▶ **Work item**
Output the whole listing exactly, with no pictures.

▶ **Data under study**
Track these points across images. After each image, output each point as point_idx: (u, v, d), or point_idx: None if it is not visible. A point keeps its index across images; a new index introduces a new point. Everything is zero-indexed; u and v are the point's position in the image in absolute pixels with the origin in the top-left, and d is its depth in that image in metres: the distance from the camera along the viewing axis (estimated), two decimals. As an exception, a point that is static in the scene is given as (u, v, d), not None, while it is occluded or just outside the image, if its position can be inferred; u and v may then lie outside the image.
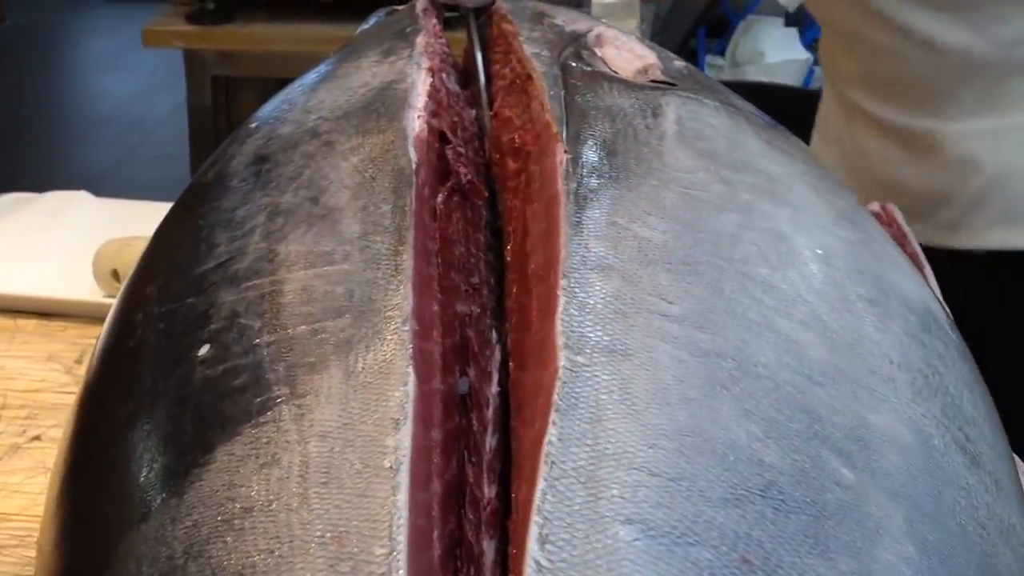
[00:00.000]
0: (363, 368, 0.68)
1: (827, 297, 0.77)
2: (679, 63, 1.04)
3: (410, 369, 0.68)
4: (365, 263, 0.76)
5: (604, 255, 0.75)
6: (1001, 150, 1.48)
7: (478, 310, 0.84)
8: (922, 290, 0.88)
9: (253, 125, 0.98)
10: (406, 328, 0.70)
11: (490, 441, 0.73)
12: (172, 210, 0.98)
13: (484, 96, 1.12)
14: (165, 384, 0.74)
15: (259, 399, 0.68)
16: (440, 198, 0.89)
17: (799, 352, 0.72)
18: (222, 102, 3.09)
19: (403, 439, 0.64)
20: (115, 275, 1.50)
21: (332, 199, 0.82)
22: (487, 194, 0.95)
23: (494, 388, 0.79)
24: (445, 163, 0.93)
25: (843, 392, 0.70)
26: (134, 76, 4.85)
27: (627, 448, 0.62)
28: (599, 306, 0.71)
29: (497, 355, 0.82)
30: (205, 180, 0.94)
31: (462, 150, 0.97)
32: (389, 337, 0.70)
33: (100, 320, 0.92)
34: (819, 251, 0.81)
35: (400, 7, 1.27)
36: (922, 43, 1.47)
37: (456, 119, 1.02)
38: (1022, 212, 1.49)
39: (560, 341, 0.68)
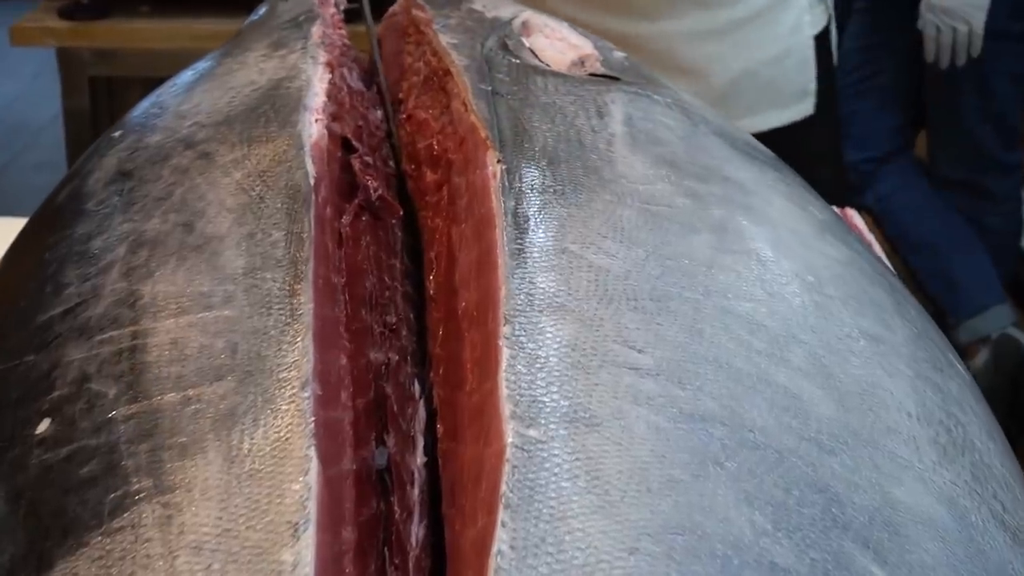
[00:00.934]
0: (250, 451, 0.52)
1: (825, 335, 0.63)
2: (619, 53, 0.89)
3: (312, 451, 0.52)
4: (252, 307, 0.60)
5: (554, 291, 0.60)
6: (721, 58, 1.44)
7: (396, 357, 0.69)
8: (920, 313, 0.74)
9: (116, 134, 0.81)
10: (306, 394, 0.54)
11: (416, 531, 0.58)
12: (18, 237, 0.80)
13: (387, 94, 0.96)
14: (-7, 472, 0.57)
15: (113, 495, 0.52)
16: (345, 219, 0.73)
17: (802, 410, 0.58)
18: (103, 105, 2.84)
19: (304, 551, 0.48)
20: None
21: (210, 225, 0.66)
22: (401, 212, 0.79)
23: (419, 458, 0.63)
24: (350, 175, 0.77)
25: (860, 460, 0.56)
26: (14, 78, 4.58)
27: (601, 556, 0.47)
28: (553, 359, 0.56)
29: (422, 413, 0.67)
30: (56, 202, 0.77)
31: (369, 159, 0.81)
32: (284, 407, 0.54)
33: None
34: (809, 277, 0.67)
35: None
36: None
37: (361, 122, 0.86)
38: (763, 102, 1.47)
39: (506, 409, 0.53)
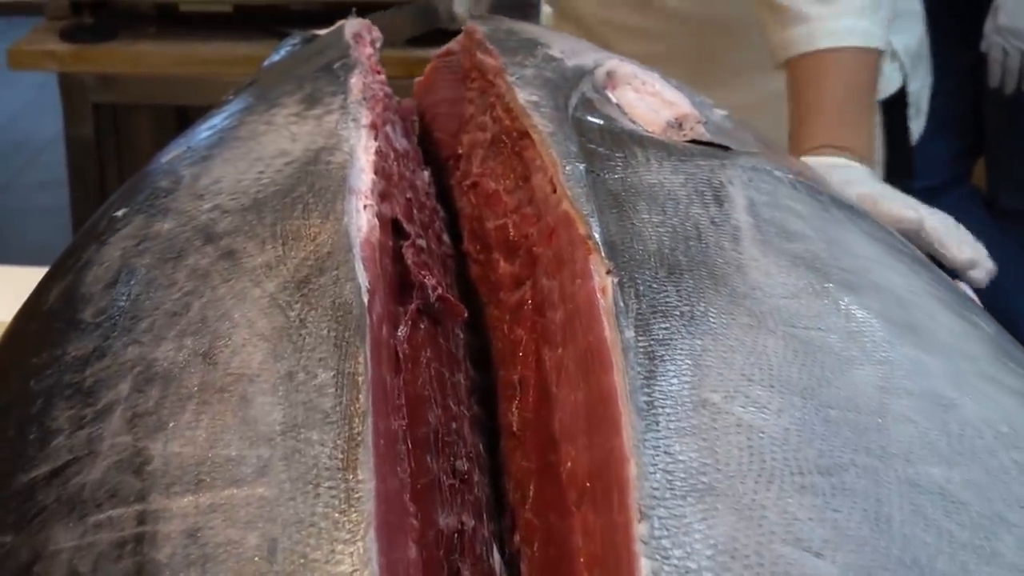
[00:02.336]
0: None
1: (1039, 512, 0.48)
2: (719, 111, 0.75)
3: None
4: (294, 484, 0.45)
5: (699, 466, 0.45)
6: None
7: (471, 521, 0.54)
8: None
9: (119, 213, 0.66)
10: (372, 627, 0.40)
11: None
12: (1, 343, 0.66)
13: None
14: None
15: None
16: (401, 332, 0.58)
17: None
18: (108, 134, 2.58)
19: None
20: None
21: (237, 358, 0.51)
22: (466, 313, 0.64)
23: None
24: (401, 265, 0.63)
25: None
26: (16, 91, 4.39)
27: None
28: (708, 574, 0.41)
29: (506, 593, 0.52)
30: (44, 302, 0.63)
31: (423, 242, 0.67)
32: (343, 646, 0.39)
33: None
34: (1003, 427, 0.52)
35: (321, 31, 0.96)
36: None
37: (410, 194, 0.72)
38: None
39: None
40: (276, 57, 0.93)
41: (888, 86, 1.32)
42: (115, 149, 2.62)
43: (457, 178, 0.78)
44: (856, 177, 0.94)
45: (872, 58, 1.03)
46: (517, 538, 0.54)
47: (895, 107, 1.34)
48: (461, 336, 0.67)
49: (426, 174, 0.79)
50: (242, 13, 2.60)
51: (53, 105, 2.76)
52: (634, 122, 0.70)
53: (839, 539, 0.44)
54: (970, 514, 0.47)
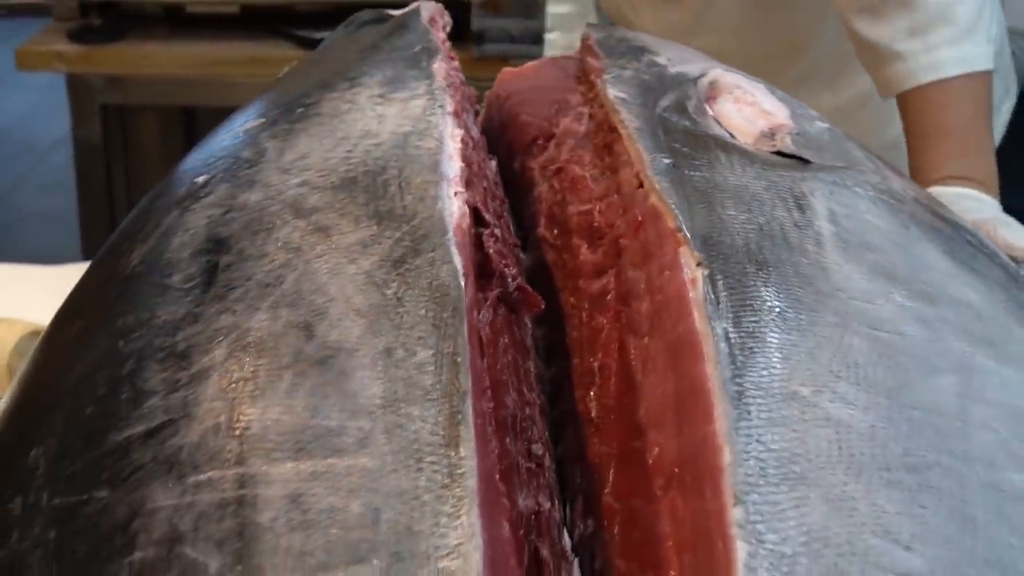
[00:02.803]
0: (407, 678, 0.39)
1: (1115, 519, 0.49)
2: (821, 124, 0.75)
3: None
4: (396, 457, 0.46)
5: (790, 455, 0.46)
6: None
7: (547, 503, 0.55)
8: None
9: (200, 178, 0.67)
10: (477, 596, 0.41)
11: None
12: (72, 304, 0.66)
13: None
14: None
15: None
16: (484, 316, 0.59)
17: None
18: (115, 135, 2.58)
19: None
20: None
21: (335, 331, 0.52)
22: (543, 304, 0.65)
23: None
24: (482, 256, 0.64)
25: None
26: (22, 93, 4.35)
27: None
28: (803, 560, 0.42)
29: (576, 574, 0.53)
30: (126, 264, 0.63)
31: (499, 232, 0.68)
32: (450, 614, 0.40)
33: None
34: (1081, 436, 0.53)
35: (393, 11, 0.96)
36: None
37: (485, 184, 0.73)
38: None
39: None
40: (344, 32, 0.94)
41: None
42: (122, 150, 2.63)
43: (541, 162, 0.78)
44: (982, 207, 0.93)
45: (981, 81, 1.02)
46: (590, 522, 0.55)
47: None
48: (530, 326, 0.68)
49: (493, 163, 0.81)
50: (248, 14, 2.62)
51: (58, 108, 2.75)
52: (727, 131, 0.71)
53: (926, 534, 0.45)
54: (1050, 519, 0.48)
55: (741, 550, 0.42)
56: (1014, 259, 0.82)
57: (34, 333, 0.99)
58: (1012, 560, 0.45)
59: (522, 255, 0.74)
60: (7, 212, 3.63)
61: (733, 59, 1.26)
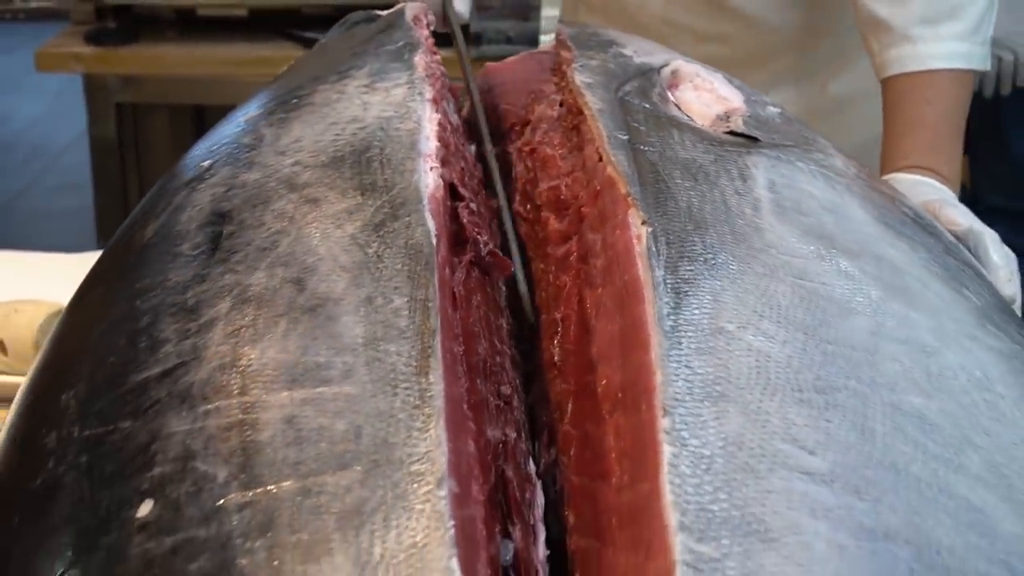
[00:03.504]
0: (383, 557, 0.47)
1: (1000, 439, 0.57)
2: (773, 108, 0.82)
3: (454, 562, 0.46)
4: (375, 384, 0.54)
5: (714, 378, 0.54)
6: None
7: (513, 434, 0.63)
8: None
9: (206, 163, 0.75)
10: (442, 493, 0.48)
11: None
12: (93, 275, 0.75)
13: (484, 127, 0.90)
14: (86, 559, 0.51)
15: (228, 601, 0.46)
16: (458, 276, 0.67)
17: (988, 527, 0.51)
18: (128, 132, 2.75)
19: None
20: (1, 347, 1.19)
21: (323, 284, 0.60)
22: (513, 268, 0.73)
23: (541, 551, 0.57)
24: (457, 225, 0.71)
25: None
26: (37, 98, 4.45)
27: None
28: (719, 460, 0.50)
29: (539, 497, 0.61)
30: (140, 238, 0.71)
31: (474, 205, 0.75)
32: (419, 506, 0.48)
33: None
34: (977, 373, 0.60)
35: (381, 12, 1.05)
36: None
37: (463, 163, 0.81)
38: None
39: (672, 518, 0.47)
40: (340, 30, 1.02)
41: None
42: (135, 146, 2.75)
43: (517, 145, 0.86)
44: (934, 192, 0.98)
45: (969, 78, 1.07)
46: (553, 451, 0.63)
47: None
48: (503, 289, 0.75)
49: (473, 148, 0.89)
50: (256, 17, 2.75)
51: (70, 112, 2.86)
52: (684, 114, 0.78)
53: (830, 442, 0.52)
54: (943, 434, 0.55)
55: (667, 451, 0.50)
56: (955, 235, 0.90)
57: (57, 312, 1.07)
58: (904, 463, 0.52)
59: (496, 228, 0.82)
60: (24, 210, 3.73)
61: (743, 45, 1.29)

▶ **Response to the task**
Track these points across images. After each image, output each point as point_idx: (u, v, d), or point_idx: None if it is not visible. A point keeps its index across images; a new index introduces a new point. Everything is zero-indexed; u and v are the point's position in the image in absolute pixels with the origin in the top-left, and d is its depth in that image in metres: the distance from the camera along the viewing axis (estimated), two decimals. As an exception, a point that is static in the scene is given as (u, v, d), not None, while it is occluded or just outside the image, if its position can be inferred; u and v may then lie outside the image.
[00:00.000]
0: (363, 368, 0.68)
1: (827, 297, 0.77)
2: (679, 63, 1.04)
3: (410, 369, 0.68)
4: (365, 263, 0.76)
5: (604, 255, 0.75)
6: (1001, 150, 1.48)
7: (478, 310, 0.84)
8: (922, 290, 0.88)
9: (253, 125, 0.98)
10: (406, 328, 0.70)
11: (490, 441, 0.73)
12: (172, 210, 0.98)
13: (484, 96, 1.12)
14: (165, 384, 0.74)
15: (259, 399, 0.68)
16: (440, 198, 0.89)
17: (799, 352, 0.72)
18: (222, 102, 3.09)
19: (403, 439, 0.64)
20: (115, 275, 1.50)
21: (332, 199, 0.82)
22: (487, 194, 0.95)
23: (494, 388, 0.79)
24: (445, 163, 0.93)
25: (843, 392, 0.70)
26: (134, 76, 4.85)
27: (627, 448, 0.62)
28: (599, 306, 0.71)
29: (497, 355, 0.82)
30: (205, 180, 0.94)
31: (462, 150, 0.97)
32: (389, 337, 0.70)
33: (100, 320, 0.92)
34: (819, 251, 0.81)
35: (400, 7, 1.27)
36: (922, 43, 1.47)
37: (456, 119, 1.02)
38: (1022, 212, 1.49)
39: (560, 341, 0.68)
[00:00.934]
0: (250, 451, 0.52)
1: (825, 335, 0.63)
2: (619, 53, 0.89)
3: (312, 451, 0.52)
4: (252, 307, 0.60)
5: (554, 291, 0.60)
6: (721, 58, 1.44)
7: (396, 357, 0.69)
8: (920, 313, 0.74)
9: (116, 134, 0.81)
10: (306, 394, 0.54)
11: (416, 531, 0.58)
12: (18, 237, 0.80)
13: (387, 94, 0.96)
14: (-7, 472, 0.57)
15: (113, 495, 0.52)
16: (345, 219, 0.73)
17: (802, 410, 0.58)
18: (103, 105, 2.84)
19: (304, 551, 0.48)
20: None
21: (210, 225, 0.66)
22: (401, 212, 0.79)
23: (419, 458, 0.63)
24: (350, 175, 0.77)
25: (860, 460, 0.56)
26: (14, 78, 4.58)
27: (601, 556, 0.47)
28: (553, 359, 0.56)
29: (422, 413, 0.67)
30: (56, 202, 0.77)
31: (369, 159, 0.81)
32: (284, 407, 0.54)
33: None
34: (809, 277, 0.67)
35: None
36: None
37: (361, 122, 0.86)
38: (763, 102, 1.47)
39: (506, 409, 0.53)
[00:02.336]
0: None
1: (1039, 512, 0.48)
2: (719, 111, 0.75)
3: None
4: (294, 484, 0.45)
5: (699, 466, 0.45)
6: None
7: (471, 521, 0.54)
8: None
9: (119, 213, 0.66)
10: (372, 627, 0.40)
11: None
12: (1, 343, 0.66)
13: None
14: None
15: None
16: (401, 332, 0.58)
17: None
18: (108, 134, 2.58)
19: None
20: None
21: (237, 358, 0.51)
22: (466, 313, 0.64)
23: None
24: (401, 265, 0.63)
25: None
26: (16, 91, 4.39)
27: None
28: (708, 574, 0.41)
29: (506, 593, 0.52)
30: (44, 302, 0.63)
31: (423, 242, 0.67)
32: (343, 646, 0.39)
33: None
34: (1003, 427, 0.52)
35: (321, 31, 0.96)
36: None
37: (410, 194, 0.72)
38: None
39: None
40: (276, 57, 0.93)
41: (888, 86, 1.32)
42: (115, 149, 2.62)
43: (457, 178, 0.78)
44: (856, 177, 0.94)
45: (872, 58, 1.03)
46: (517, 538, 0.54)
47: (895, 107, 1.34)
48: (461, 336, 0.67)
49: (426, 174, 0.79)
50: (242, 13, 2.60)
51: (53, 105, 2.76)
52: (634, 122, 0.70)
53: (839, 539, 0.44)
54: (970, 514, 0.47)
[00:02.803]
0: (407, 678, 0.39)
1: (1115, 519, 0.49)
2: (821, 124, 0.75)
3: None
4: (396, 457, 0.46)
5: (790, 455, 0.46)
6: None
7: (547, 503, 0.55)
8: None
9: (200, 178, 0.67)
10: (477, 596, 0.41)
11: None
12: (72, 304, 0.66)
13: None
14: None
15: None
16: (484, 316, 0.59)
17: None
18: (115, 135, 2.58)
19: None
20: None
21: (335, 331, 0.52)
22: (543, 304, 0.65)
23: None
24: (482, 256, 0.64)
25: None
26: (22, 93, 4.35)
27: None
28: (803, 560, 0.42)
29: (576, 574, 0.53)
30: (126, 264, 0.63)
31: (499, 232, 0.68)
32: (450, 614, 0.40)
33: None
34: (1081, 436, 0.53)
35: (393, 11, 0.96)
36: None
37: (485, 184, 0.73)
38: None
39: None
40: (344, 32, 0.94)
41: None
42: (122, 150, 2.63)
43: (541, 162, 0.78)
44: (982, 207, 0.93)
45: (981, 81, 1.02)
46: (590, 522, 0.55)
47: None
48: (530, 326, 0.68)
49: (493, 163, 0.81)
50: (248, 14, 2.62)
51: (58, 108, 2.75)
52: (727, 131, 0.71)
53: (926, 534, 0.45)
54: (1050, 519, 0.48)
55: (741, 550, 0.42)
56: (1014, 259, 0.82)
57: (34, 333, 0.99)
58: (1012, 560, 0.45)
59: (522, 255, 0.74)
60: (7, 212, 3.63)
61: (733, 59, 1.26)
[00:03.504]
0: (383, 557, 0.47)
1: (1000, 439, 0.57)
2: (773, 108, 0.82)
3: (454, 562, 0.46)
4: (375, 384, 0.54)
5: (714, 378, 0.54)
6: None
7: (513, 434, 0.63)
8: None
9: (206, 163, 0.75)
10: (442, 493, 0.48)
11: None
12: (93, 275, 0.75)
13: (484, 127, 0.90)
14: (86, 559, 0.51)
15: (228, 601, 0.46)
16: (458, 276, 0.67)
17: (988, 527, 0.51)
18: (128, 132, 2.75)
19: None
20: (1, 347, 1.19)
21: (323, 284, 0.60)
22: (513, 268, 0.73)
23: (541, 551, 0.57)
24: (457, 225, 0.71)
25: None
26: (37, 98, 4.45)
27: None
28: (719, 460, 0.50)
29: (539, 497, 0.61)
30: (140, 238, 0.71)
31: (474, 205, 0.75)
32: (419, 506, 0.48)
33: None
34: (977, 373, 0.60)
35: (381, 12, 1.05)
36: None
37: (463, 163, 0.81)
38: None
39: (672, 518, 0.47)
40: (340, 30, 1.02)
41: None
42: (135, 146, 2.75)
43: (517, 145, 0.86)
44: (934, 192, 0.98)
45: (969, 78, 1.07)
46: (553, 451, 0.63)
47: None
48: (503, 289, 0.75)
49: (473, 148, 0.89)
50: (256, 17, 2.75)
51: (70, 112, 2.86)
52: (684, 114, 0.78)
53: (830, 442, 0.52)
54: (943, 434, 0.55)
55: (667, 451, 0.50)
56: (955, 235, 0.90)
57: (57, 312, 1.07)
58: (904, 463, 0.52)
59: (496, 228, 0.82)
60: (24, 210, 3.73)
61: (743, 45, 1.29)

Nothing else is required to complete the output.